**ACTION ITEM:**
Please transcribe each of the records exactly as given.

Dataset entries
....
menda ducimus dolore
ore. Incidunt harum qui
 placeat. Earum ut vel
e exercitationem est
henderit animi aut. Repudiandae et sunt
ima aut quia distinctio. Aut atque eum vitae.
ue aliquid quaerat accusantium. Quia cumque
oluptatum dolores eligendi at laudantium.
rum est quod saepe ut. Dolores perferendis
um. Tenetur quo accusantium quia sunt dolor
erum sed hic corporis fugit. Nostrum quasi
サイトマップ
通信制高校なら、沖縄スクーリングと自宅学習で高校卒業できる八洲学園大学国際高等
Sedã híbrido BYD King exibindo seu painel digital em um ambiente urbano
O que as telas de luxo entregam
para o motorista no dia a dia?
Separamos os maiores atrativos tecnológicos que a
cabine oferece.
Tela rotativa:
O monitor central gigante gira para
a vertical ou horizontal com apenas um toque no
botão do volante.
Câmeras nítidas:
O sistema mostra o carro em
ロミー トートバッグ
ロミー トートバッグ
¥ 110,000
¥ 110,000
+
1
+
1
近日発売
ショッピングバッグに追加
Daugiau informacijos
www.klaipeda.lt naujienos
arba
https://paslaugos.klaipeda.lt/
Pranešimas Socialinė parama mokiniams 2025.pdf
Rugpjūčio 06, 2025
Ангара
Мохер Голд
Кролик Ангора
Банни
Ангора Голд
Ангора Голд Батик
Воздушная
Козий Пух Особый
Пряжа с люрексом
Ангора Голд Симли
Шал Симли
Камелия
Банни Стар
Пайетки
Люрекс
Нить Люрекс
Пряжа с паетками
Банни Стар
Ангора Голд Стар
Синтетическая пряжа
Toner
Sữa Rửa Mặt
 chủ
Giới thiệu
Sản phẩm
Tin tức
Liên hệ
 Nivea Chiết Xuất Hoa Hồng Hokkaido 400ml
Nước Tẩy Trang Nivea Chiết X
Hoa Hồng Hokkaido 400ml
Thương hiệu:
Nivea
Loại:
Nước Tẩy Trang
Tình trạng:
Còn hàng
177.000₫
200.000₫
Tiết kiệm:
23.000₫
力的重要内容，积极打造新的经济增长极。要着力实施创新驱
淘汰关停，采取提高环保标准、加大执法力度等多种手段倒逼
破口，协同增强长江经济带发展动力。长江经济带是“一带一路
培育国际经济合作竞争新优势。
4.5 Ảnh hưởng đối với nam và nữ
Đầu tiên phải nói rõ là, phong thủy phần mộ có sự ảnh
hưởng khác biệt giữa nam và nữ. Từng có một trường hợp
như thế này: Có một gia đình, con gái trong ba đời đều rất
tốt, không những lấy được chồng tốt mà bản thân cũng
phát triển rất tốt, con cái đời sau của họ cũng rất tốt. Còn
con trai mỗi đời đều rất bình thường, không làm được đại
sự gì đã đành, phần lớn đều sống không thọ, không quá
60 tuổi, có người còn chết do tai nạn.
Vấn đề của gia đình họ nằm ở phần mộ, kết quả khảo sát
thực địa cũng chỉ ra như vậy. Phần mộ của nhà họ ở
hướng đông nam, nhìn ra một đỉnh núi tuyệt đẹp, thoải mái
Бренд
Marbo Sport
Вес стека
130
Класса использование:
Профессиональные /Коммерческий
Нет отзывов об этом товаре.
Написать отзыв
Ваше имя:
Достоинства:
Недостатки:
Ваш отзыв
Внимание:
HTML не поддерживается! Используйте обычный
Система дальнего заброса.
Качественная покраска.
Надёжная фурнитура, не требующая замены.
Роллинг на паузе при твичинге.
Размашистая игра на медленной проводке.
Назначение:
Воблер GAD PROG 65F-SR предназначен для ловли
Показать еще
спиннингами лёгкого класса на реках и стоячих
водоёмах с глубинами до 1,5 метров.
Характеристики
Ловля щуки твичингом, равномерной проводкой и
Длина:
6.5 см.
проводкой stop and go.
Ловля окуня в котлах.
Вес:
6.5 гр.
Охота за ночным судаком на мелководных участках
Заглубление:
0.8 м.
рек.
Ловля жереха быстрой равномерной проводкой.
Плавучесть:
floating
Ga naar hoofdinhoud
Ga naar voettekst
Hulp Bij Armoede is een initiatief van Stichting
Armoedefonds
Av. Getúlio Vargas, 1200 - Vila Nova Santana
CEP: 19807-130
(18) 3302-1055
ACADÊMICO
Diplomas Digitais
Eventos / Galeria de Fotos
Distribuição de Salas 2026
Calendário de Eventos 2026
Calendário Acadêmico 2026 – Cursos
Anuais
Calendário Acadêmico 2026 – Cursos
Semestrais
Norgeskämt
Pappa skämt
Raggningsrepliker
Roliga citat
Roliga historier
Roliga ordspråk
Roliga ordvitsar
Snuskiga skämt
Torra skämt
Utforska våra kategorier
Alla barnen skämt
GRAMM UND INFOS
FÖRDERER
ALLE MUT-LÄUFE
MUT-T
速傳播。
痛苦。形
....
**TASK RESULT:**
menda ducimus dolore
ore. Incidunt harum qui
 placeat. Earum ut vel
e exercitationem est
henderit animi aut. Repudiandae et sunt
ima aut quia distinctio. Aut atque eum vitae.
ue aliquid quaerat accusantium. Quia cumque
oluptatum dolores eligendi at laudantium.
rum est quod saepe ut. Dolores perferendis
um. Tenetur quo accusantium quia sunt dolor
erum sed hic corporis fugit. Nostrum quasi
サイトマップ
通信制高校なら、沖縄スクーリングと自宅学習で高校卒業できる八洲学園大学国際高等
Sedã híbrido BYD King exibindo seu painel digital em um ambiente urbano
O que as telas de luxo entregam
para o motorista no dia a dia?
Separamos os maiores atrativos tecnológicos que a
cabine oferece.
Tela rotativa:
O monitor central gigante gira para
a vertical ou horizontal com apenas um toque no
botão do volante.
Câmeras nítidas:
O sistema mostra o carro em
ロミー トートバッグ
ロミー トートバッグ
¥ 110,000
¥ 110,000
+
1
+
1
近日発売
ショッピングバッグに追加
Daugiau informacijos
www.klaipeda.lt naujienos
arba
https://paslaugos.klaipeda.lt/
Pranešimas Socialinė parama mokiniams 2025.pdf
Rugpjūčio 06, 2025
Ангара
Мохер Голд
Кролик Ангора
Банни
Ангора Голд
Ангора Голд Батик
Воздушная
Козий Пух Особый
Пряжа с люрексом
Ангора Голд Симли
Шал Симли
Камелия
Банни Стар
Пайетки
Люрекс
Нить Люрекс
Пряжа с паетками
Банни Стар
Ангора Голд Стар
Синтетическая пряжа
Toner
Sữa Rửa Mặt
 chủ
Giới thiệu
Sản phẩm
Tin tức
Liên hệ
 Nivea Chiết Xuất Hoa Hồng Hokkaido 400ml
Nước Tẩy Trang Nivea Chiết X
Hoa Hồng Hokkaido 400ml
Thương hiệu:
Nivea
Loại:
Nước Tẩy Trang
Tình trạng:
Còn hàng
177.000₫
200.000₫
Tiết kiệm:
23.000₫
力的重要内容，积极打造新的经济增长极。要着力实施创新驱
淘汰关停，采取提高环保标准、加大执法力度等多种手段倒逼
破口，协同增强长江经济带发展动力。长江经济带是“一带一路
培育国际经济合作竞争新优势。
4.5 Ảnh hưởng đối với nam và nữ
Đầu tiên phải nói rõ là, phong thủy phần mộ có sự ảnh
hưởng khác biệt giữa nam và nữ. Từng có một trường hợp
như thế này: Có một gia đình, con gái trong ba đời đều rất
tốt, không những lấy được chồng tốt mà bản thân cũng
phát triển rất tốt, con cái đời sau của họ cũng rất tốt. Còn
con trai mỗi đời đều rất bình thường, không làm được đại
sự gì đã đành, phần lớn đều sống không thọ, không quá
60 tuổi, có người còn chết do tai nạn.
Vấn đề của gia đình họ nằm ở phần mộ, kết quả khảo sát
thực địa cũng chỉ ra như vậy. Phần mộ của nhà họ ở
hướng đông nam, nhìn ra một đỉnh núi tuyệt đẹp, thoải mái
Бренд
Marbo Sport
Вес стека
130
Класса использование:
Профессиональные /Коммерческий
Нет отзывов об этом товаре.
Написать отзыв
Ваше имя:
Достоинства:
Недостатки:
Ваш отзыв
Внимание:
HTML не поддерживается! Используйте обычный
Система дальнего заброса.
Качественная покраска.
Надёжная фурнитура, не требующая замены.
Роллинг на паузе при твичинге.
Размашистая игра на медленной проводке.
Назначение:
Воблер GAD PROG 65F-SR предназначен для ловли
Показать еще
спиннингами лёгкого класса на реках и стоячих
водоёмах с глубинами до 1,5 метров.
Характеристики
Ловля щуки твичингом, равномерной проводкой и
Длина:
6.5 см.
проводкой stop and go.
Ловля окуня в котлах.
Вес:
6.5 гр.
Охота за ночным судаком на мелководных участках
Заглубление:
0.8 м.
рек.
Ловля жереха быстрой равномерной проводкой.
Плавучесть:
floating
Ga naar hoofdinhoud
Ga naar voettekst
Hulp Bij Armoede is een initiatief van Stichting
Armoedefonds
Av. Getúlio Vargas, 1200 - Vila Nova Santana
CEP: 19807-130
(18) 3302-1055
ACADÊMICO
Diplomas Digitais
Eventos / Galeria de Fotos
Distribuição de Salas 2026
Calendário de Eventos 2026
Calendário Acadêmico 2026 – Cursos
Anuais
Calendário Acadêmico 2026 – Cursos
Semestrais
Norgeskämt
Pappa skämt
Raggningsrepliker
Roliga citat
Roliga historier
Roliga ordspråk
Roliga ordvitsar
Snuskiga skämt
Torra skämt
Utforska våra kategorier
Alla barnen skämt
GRAMM UND INFOS
FÖRDERER
ALLE MUT-LÄUFE
MUT-T
速傳播。
痛苦。形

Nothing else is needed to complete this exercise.